I have painted some negative pictures, and I may not be winning popularity contests anytime soon. I’m not saying that a person cannot obtain a serious theological education at Harvard, Yale, Emory, and Chicago, or, for that matter, Marquette and Fordham. But prospective students should know they will have a harder row to hoe.
As I thought about this casual assessment of programs and the quick drop-off from the top two programs to a list of less-than-ideal choices, I was struck by the fact that three individuals whom I would very much like to send my best students to study with are largely out of the picture.
When Bruce Marshall published Trinity and Truth, I wrote a positive review. After teaching and rereading the closely argued book a couple of times, I have come to see that his analysis of theology and truth is as fundamental and revolutionary as Karl Barth’s strange and difficult discussion of Anselm, published in the 1930s. Unfortunately, Marshall teaches at Perkins School of Theology (at Southern Methodist University), a school apparently locked in a liberal Protestant death-spiral. You can’t take all your classes with Marshall, and most of the rest of the program will leave you swimming upstream against a hard current.
Ephraim Radner’s extraordinary book The End of the Church is the most creative, erudite, and important book of historical theology since Henri de Lubac’s Surnaturel.
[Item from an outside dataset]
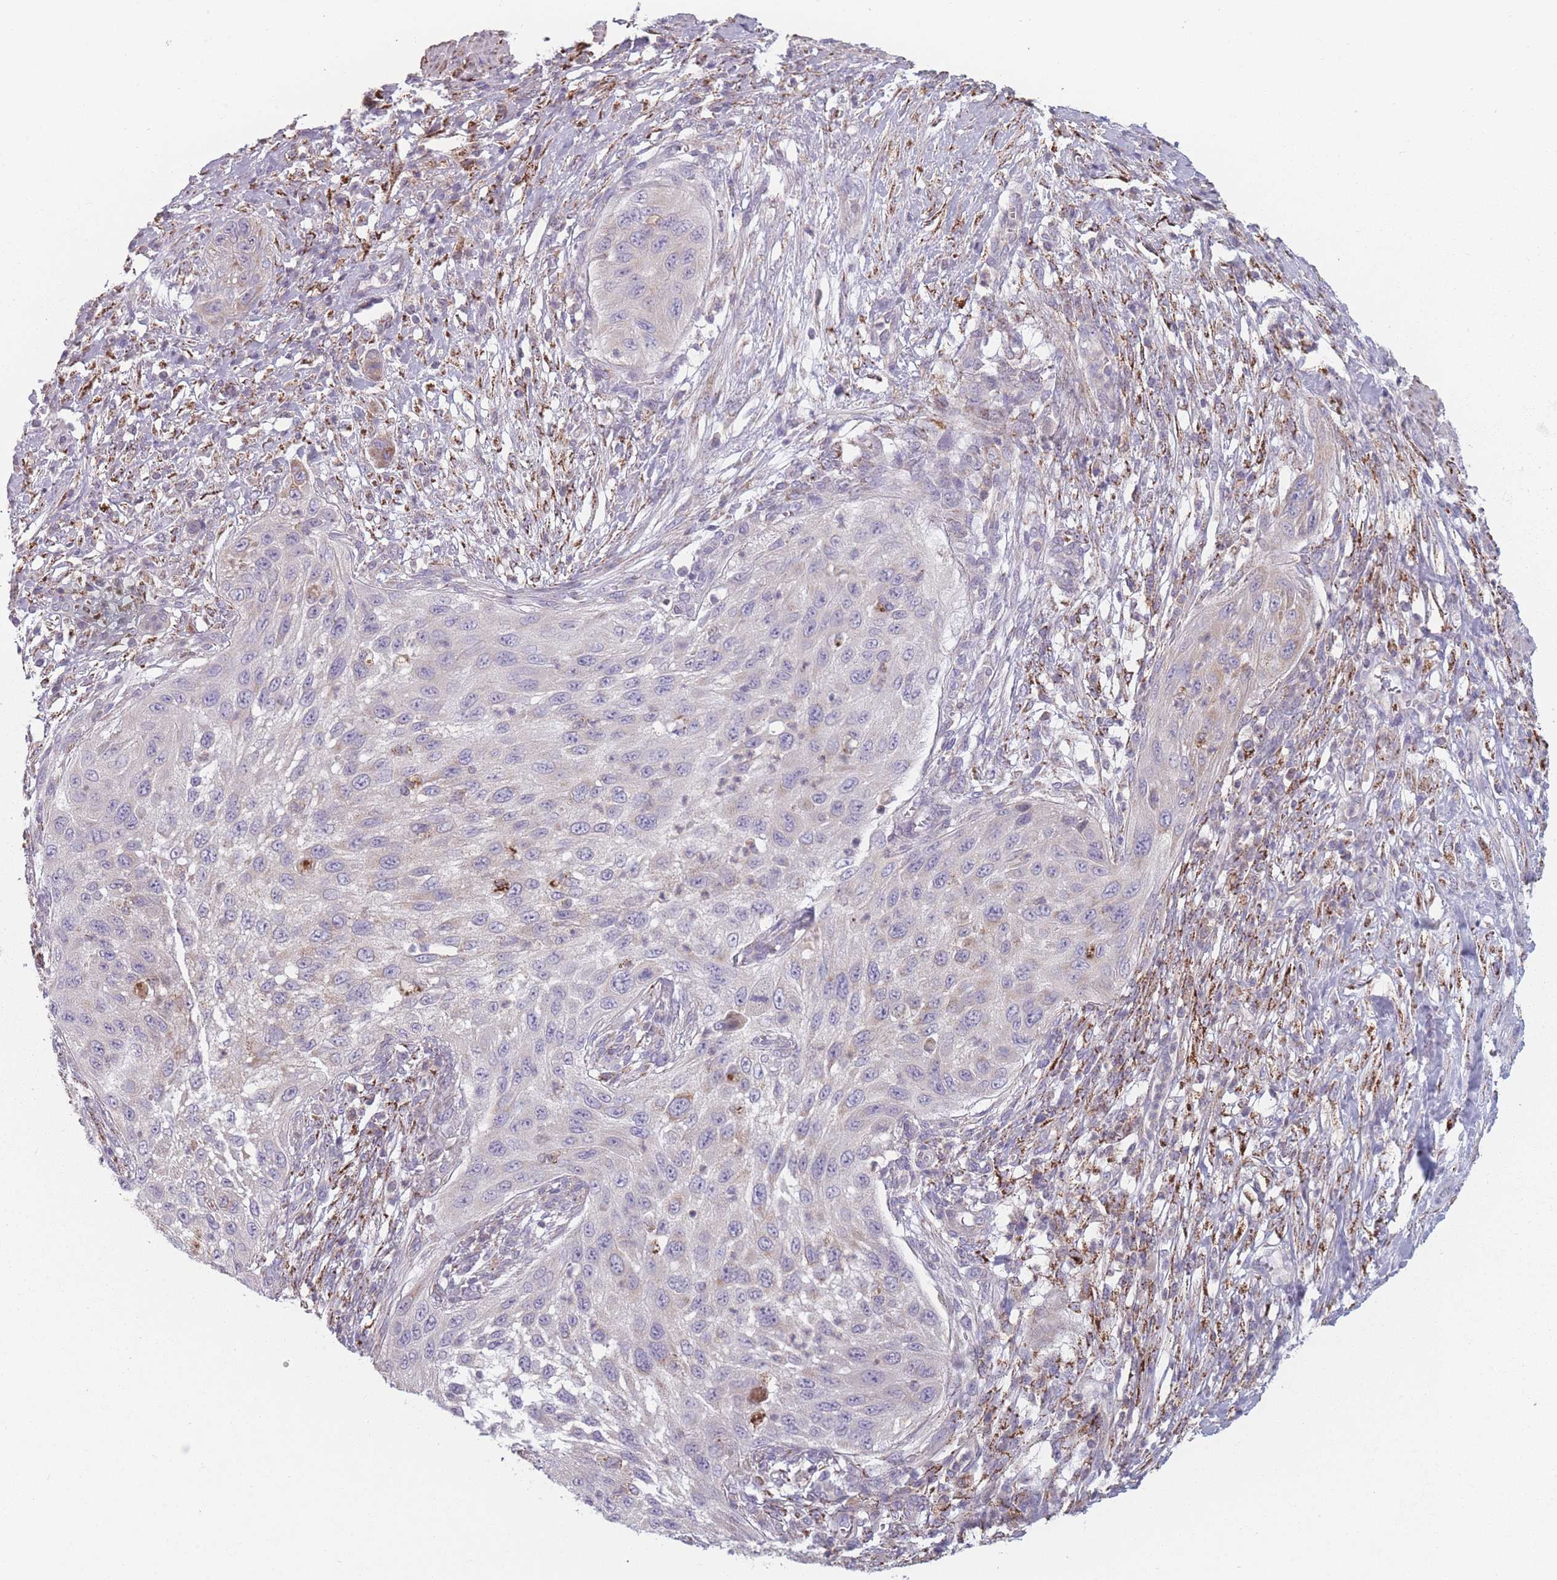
{"staining": {"intensity": "weak", "quantity": "<25%", "location": "cytoplasmic/membranous"}, "tissue": "cervical cancer", "cell_type": "Tumor cells", "image_type": "cancer", "snomed": [{"axis": "morphology", "description": "Squamous cell carcinoma, NOS"}, {"axis": "topography", "description": "Cervix"}], "caption": "This is an immunohistochemistry image of squamous cell carcinoma (cervical). There is no positivity in tumor cells.", "gene": "PEX11B", "patient": {"sex": "female", "age": 42}}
David Hart’s The Beauty of the Infinite is a bold (and to my mind brilliantly successful) theological campaign that carries the fight for truth into the deepest reaches of our sad, failing, postmodern academic culture.
Ephraim Radner的鉅著《教會的盡頭》，可說是Henri de Lubac的《超自然》之後最博學、有創造力，且不同凡響的歷史神學著作了。David Hart的《無窮之美》則是膽識不凡（在我看來是成就輝煌）的神學宣言，為真理而戰、直搗黃龍進入那可悲墮落的後現代學術文化核心。
These two remarkable theological minds are not just in less-than-ideal places for an aspiring, adventuresome graduate student interested in serious theology in the service of the Church, as is the case with Marshall. Radner and Hart are totally inaccessible. Radner is a parish priest in an Episcopal church in Pueblo, Colorado. Hart has a temporary, one-year appointment at Providence College. For all intents and purposes, both have been excluded from academia. It is a sign of the times. The United States, a wealthy country with vibrant churches, has only two graduate programs in theology that get even a relatively strong thumbs up.